Exercise description
Retype all of the items below character for character, omitting the pictures.
[Records supplied Boundary: Start]
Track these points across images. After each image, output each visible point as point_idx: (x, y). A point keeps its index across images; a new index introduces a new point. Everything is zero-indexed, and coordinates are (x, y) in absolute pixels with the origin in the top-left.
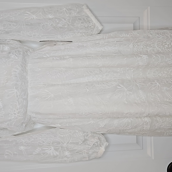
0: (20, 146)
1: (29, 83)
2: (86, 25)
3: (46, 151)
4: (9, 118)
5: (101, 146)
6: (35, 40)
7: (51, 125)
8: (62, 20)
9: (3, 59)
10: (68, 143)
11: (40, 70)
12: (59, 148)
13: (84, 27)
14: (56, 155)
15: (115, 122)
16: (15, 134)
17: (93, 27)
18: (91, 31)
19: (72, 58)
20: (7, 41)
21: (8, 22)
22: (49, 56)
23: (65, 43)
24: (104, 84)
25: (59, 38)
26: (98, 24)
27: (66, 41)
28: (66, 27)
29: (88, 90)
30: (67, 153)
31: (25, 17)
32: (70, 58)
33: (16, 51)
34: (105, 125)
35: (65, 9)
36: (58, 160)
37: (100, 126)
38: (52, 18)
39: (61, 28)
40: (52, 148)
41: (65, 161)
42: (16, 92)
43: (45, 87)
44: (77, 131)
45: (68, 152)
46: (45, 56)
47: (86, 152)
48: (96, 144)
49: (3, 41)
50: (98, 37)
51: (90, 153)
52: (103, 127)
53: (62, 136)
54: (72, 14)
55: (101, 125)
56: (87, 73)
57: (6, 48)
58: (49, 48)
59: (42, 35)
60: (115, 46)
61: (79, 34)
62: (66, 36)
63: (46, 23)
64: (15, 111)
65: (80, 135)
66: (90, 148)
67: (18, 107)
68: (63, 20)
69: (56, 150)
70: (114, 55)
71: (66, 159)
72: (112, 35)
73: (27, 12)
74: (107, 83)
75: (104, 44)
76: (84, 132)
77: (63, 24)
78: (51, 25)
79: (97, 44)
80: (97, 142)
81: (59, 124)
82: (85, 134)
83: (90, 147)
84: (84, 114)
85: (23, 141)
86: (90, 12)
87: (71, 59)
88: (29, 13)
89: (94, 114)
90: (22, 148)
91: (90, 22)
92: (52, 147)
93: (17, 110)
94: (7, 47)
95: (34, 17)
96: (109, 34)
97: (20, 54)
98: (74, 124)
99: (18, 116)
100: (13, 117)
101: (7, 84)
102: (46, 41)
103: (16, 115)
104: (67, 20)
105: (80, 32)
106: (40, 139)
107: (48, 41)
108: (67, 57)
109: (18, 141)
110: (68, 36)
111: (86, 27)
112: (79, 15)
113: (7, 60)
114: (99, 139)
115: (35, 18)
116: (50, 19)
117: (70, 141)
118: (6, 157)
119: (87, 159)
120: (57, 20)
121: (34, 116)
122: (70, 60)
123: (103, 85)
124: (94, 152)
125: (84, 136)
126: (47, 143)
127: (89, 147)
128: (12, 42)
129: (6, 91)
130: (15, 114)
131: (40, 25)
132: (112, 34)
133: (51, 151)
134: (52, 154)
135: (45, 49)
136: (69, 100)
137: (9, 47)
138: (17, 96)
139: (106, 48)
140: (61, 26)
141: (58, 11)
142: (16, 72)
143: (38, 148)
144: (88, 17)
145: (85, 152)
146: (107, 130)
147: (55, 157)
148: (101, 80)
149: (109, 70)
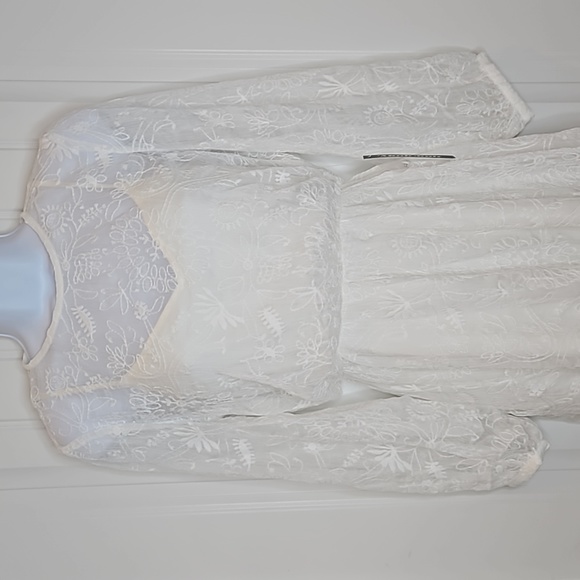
0: (306, 444)
1: (344, 271)
2: (488, 110)
3: (377, 459)
4: (298, 364)
5: (530, 450)
6: (348, 154)
7: (393, 388)
8: (423, 98)
9: (282, 207)
10: (439, 439)
11: (371, 235)
12: (412, 452)
13: (482, 114)
14: (403, 471)
15: (573, 384)
16: (295, 409)
17: (506, 115)
18: (502, 126)
19: (458, 202)
20: (274, 156)
21: (282, 105)
22: (391, 198)
23: (434, 161)
24: (547, 275)
25: (414, 146)
26: (518, 107)
27: (437, 157)
28: (433, 115)
29: (505, 292)
30: (433, 467)
31: (320, 91)
32: (451, 202)
33: (310, 185)
34: (545, 392)
35: (429, 66)
36: (406, 486)
37: (531, 395)
38: (397, 93)
39: (420, 118)
40: (394, 451)
41: (427, 488)
42: (317, 295)
43: (388, 281)
44: (463, 407)
45: (437, 463)
46: (380, 199)
47: (487, 465)
48: (519, 443)
49: (263, 158)
50: (526, 144)
51: (499, 468)
52: (540, 397)
53: (423, 420)
54: (448, 79)
55: (535, 391)
56: (497, 244)
57: (283, 177)
58: (390, 175)
59: (369, 138)
60: (575, 170)
61: (467, 134)
62: (431, 142)
63: (381, 107)
64: (311, 345)
65: (471, 419)
66: (500, 455)
67: (321, 333)
68: (427, 97)
69: (404, 457)
70: (575, 194)
71: (428, 483)
72: (565, 138)
73: (326, 77)
74: (556, 271)
75: (544, 163)
76: (482, 411)
77: (425, 108)
78: (393, 112)
79: (526, 163)
80: (519, 439)
81: (417, 385)
82: (485, 415)
83: (501, 450)
84: (492, 357)
85: (319, 427)
86: (498, 72)
87: (457, 205)
88: (331, 78)
89: (522, 359)
90: (312, 448)
91: (497, 102)
92: (392, 448)
93: (318, 342)
94: (283, 174)
95: (345, 88)
96: (558, 135)
97: (321, 192)
98: (459, 386)
99: (318, 358)
100: (307, 362)
101: (294, 272)
102: (380, 156)
103: (315, 356)
104: (436, 97)
105: (472, 129)
106: (364, 423)
107: (387, 156)
108: (444, 200)
109: (306, 427)
110: (437, 142)
111: (486, 115)
112: (467, 82)
113: (290, 209)
114: (526, 430)
115: (345, 92)
116: (390, 95)
117: (446, 434)
118: (272, 470)
119: (488, 486)
120: (409, 97)
121: (354, 360)
122: (454, 208)
123: (547, 278)
124: (508, 468)
125: (483, 421)
126: (385, 436)
127: (498, 453)
128: (286, 160)
129: (291, 290)
130: (312, 353)
131: (366, 112)
132: (565, 135)
133: (390, 459)
134: (393, 469)
135: (379, 177)
136: (448, 318)
137: (288, 175)
138: (319, 305)
139: (548, 175)
140: (420, 113)
141: (409, 71)
142: (316, 240)
143: (356, 450)
144: (493, 87)
145: (484, 464)
146: (547, 406)
147: (401, 476)
148: (537, 264)
149: (560, 237)
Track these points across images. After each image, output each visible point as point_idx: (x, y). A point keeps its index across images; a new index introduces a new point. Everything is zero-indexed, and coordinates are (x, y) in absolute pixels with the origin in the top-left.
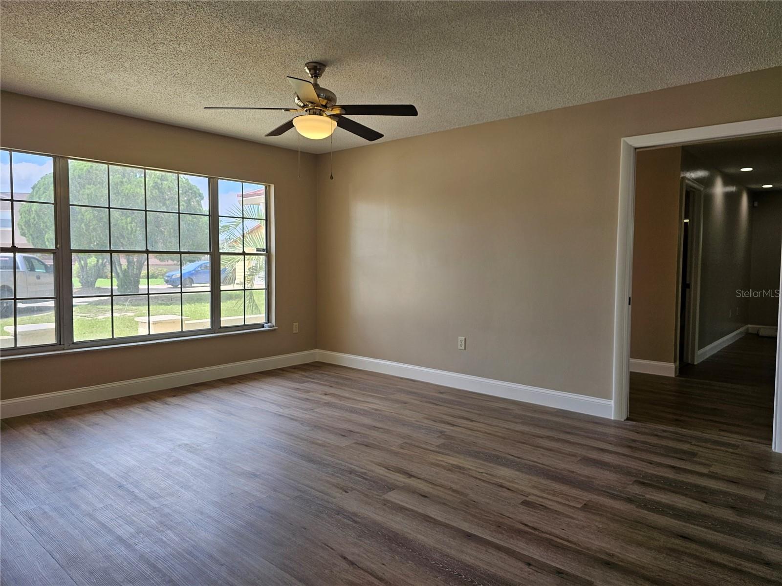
[Records supplied Boundary: End]
Task answer
Track these points across images. After each image, output each visible point as point_idx: (x, y). A point keeps its index across images; a new index introduces a new point. Everything is zero-indexed, and coordinates are (x, y) in absolute pixels with the origin in the top-left.
0: (20, 146)
1: (29, 83)
2: (86, 25)
3: (46, 151)
4: (9, 118)
5: (101, 146)
6: (35, 40)
7: (51, 125)
8: (62, 20)
9: (3, 59)
10: (68, 143)
11: (40, 70)
12: (59, 148)
13: (84, 27)
14: (56, 155)
15: (115, 122)
16: (15, 134)
17: (93, 27)
18: (91, 31)
19: (72, 58)
20: (7, 41)
21: (8, 22)
22: (49, 56)
23: (65, 43)
24: (104, 84)
25: (59, 38)
26: (98, 24)
27: (66, 41)
28: (66, 27)
29: (88, 90)
30: (67, 153)
31: (25, 17)
32: (70, 58)
33: (16, 51)
34: (105, 125)
35: (65, 9)
36: (58, 160)
37: (100, 126)
38: (52, 18)
39: (61, 28)
40: (52, 148)
41: (65, 161)
42: (16, 92)
43: (45, 87)
44: (77, 131)
45: (68, 152)
46: (45, 56)
47: (86, 152)
48: (96, 144)
49: (3, 41)
50: (98, 37)
51: (90, 153)
52: (103, 127)
53: (62, 136)
54: (72, 14)
55: (101, 125)
56: (87, 73)
57: (6, 48)
58: (49, 48)
59: (42, 35)
60: (115, 46)
61: (79, 34)
62: (66, 36)
63: (46, 23)
64: (15, 111)
65: (80, 135)
66: (90, 148)
67: (18, 107)
68: (63, 20)
69: (56, 150)
70: (114, 55)
71: (66, 159)
72: (112, 35)
73: (27, 12)
74: (107, 83)
75: (104, 44)
76: (84, 132)
77: (63, 24)
78: (51, 25)
79: (97, 44)
80: (97, 142)
81: (59, 124)
82: (85, 134)
83: (90, 147)
84: (84, 114)
85: (23, 141)
86: (90, 12)
87: (71, 59)
88: (29, 13)
89: (94, 114)
90: (22, 148)
91: (90, 22)
92: (52, 147)
93: (17, 110)
94: (7, 47)
95: (34, 17)
96: (109, 34)
97: (20, 54)
98: (74, 124)
99: (18, 116)
100: (13, 117)
101: (7, 84)
102: (46, 41)
103: (16, 115)
104: (67, 20)
105: (80, 32)
106: (40, 139)
107: (48, 41)
108: (67, 57)
109: (18, 141)
110: (68, 36)
111: (86, 27)
112: (79, 15)
113: (7, 60)
114: (99, 139)
115: (35, 18)
116: (50, 19)
117: (70, 141)
118: (6, 157)
119: (87, 159)
120: (57, 20)
121: (34, 116)
122: (70, 60)
123: (103, 85)
124: (94, 152)
125: (84, 136)
126: (47, 143)
127: (89, 147)
128: (12, 42)
129: (6, 91)
130: (15, 114)
131: (40, 25)
132: (112, 34)
133: (51, 151)
134: (52, 154)
135: (45, 49)
136: (69, 100)
137: (9, 47)
138: (17, 96)
139: (106, 48)
140: (61, 26)
141: (58, 11)
142: (16, 72)
143: (38, 148)
144: (88, 17)
145: (85, 152)
146: (107, 130)
147: (55, 157)
148: (101, 80)
149: (109, 70)
0: (306, 444)
1: (344, 271)
2: (488, 110)
3: (377, 459)
4: (298, 364)
5: (530, 450)
6: (348, 154)
7: (393, 388)
8: (423, 98)
9: (282, 207)
10: (439, 439)
11: (371, 235)
12: (412, 452)
13: (482, 114)
14: (403, 471)
15: (573, 384)
16: (295, 409)
17: (506, 115)
18: (502, 126)
19: (458, 202)
20: (274, 156)
21: (282, 105)
22: (391, 198)
23: (434, 161)
24: (547, 275)
25: (414, 146)
26: (518, 107)
27: (437, 157)
28: (433, 115)
29: (505, 292)
30: (433, 467)
31: (320, 91)
32: (451, 202)
33: (310, 185)
34: (545, 392)
35: (429, 66)
36: (406, 486)
37: (531, 395)
38: (397, 93)
39: (420, 118)
40: (394, 451)
41: (427, 488)
42: (317, 295)
43: (388, 281)
44: (463, 407)
45: (437, 463)
46: (380, 199)
47: (487, 465)
48: (519, 443)
49: (263, 158)
50: (526, 144)
51: (499, 468)
52: (540, 397)
53: (423, 420)
54: (448, 79)
55: (535, 391)
56: (497, 244)
57: (283, 177)
58: (390, 175)
59: (369, 138)
60: (575, 170)
61: (467, 134)
62: (431, 142)
63: (381, 107)
64: (311, 345)
65: (471, 419)
66: (500, 455)
67: (321, 333)
68: (427, 97)
69: (404, 457)
70: (575, 194)
71: (428, 483)
72: (565, 138)
73: (326, 77)
74: (556, 271)
75: (544, 163)
76: (482, 411)
77: (425, 108)
78: (393, 112)
79: (526, 163)
80: (519, 439)
81: (417, 385)
82: (485, 415)
83: (501, 450)
84: (492, 357)
85: (319, 427)
86: (498, 72)
87: (457, 205)
88: (331, 78)
89: (522, 359)
90: (312, 448)
91: (497, 102)
92: (392, 448)
93: (318, 342)
94: (283, 174)
95: (345, 88)
96: (558, 135)
97: (321, 192)
98: (459, 386)
99: (318, 358)
100: (307, 362)
101: (294, 272)
102: (380, 156)
103: (315, 356)
104: (436, 97)
105: (472, 129)
106: (364, 423)
107: (387, 156)
108: (444, 200)
109: (306, 427)
110: (437, 142)
111: (486, 115)
112: (467, 82)
113: (290, 209)
114: (526, 430)
115: (345, 92)
116: (390, 95)
117: (446, 434)
118: (272, 470)
119: (488, 486)
120: (409, 97)
121: (354, 360)
122: (454, 208)
123: (547, 278)
124: (508, 468)
125: (483, 421)
126: (385, 436)
127: (498, 453)
128: (286, 160)
129: (291, 290)
130: (312, 353)
131: (366, 112)
132: (565, 135)
133: (390, 459)
134: (393, 469)
135: (379, 177)
136: (448, 318)
137: (288, 175)
138: (319, 305)
139: (548, 175)
140: (420, 113)
141: (409, 71)
142: (316, 240)
143: (356, 450)
144: (493, 87)
145: (484, 464)
146: (547, 406)
147: (401, 476)
148: (537, 264)
149: (560, 237)
Track these points across images. After each image, output each visible point as point_idx: (x, y). A point keeps its index across images; a new index introduces a new point. Everything is zero-indexed, and coordinates are (x, y) in absolute pixels with the origin in the top-left.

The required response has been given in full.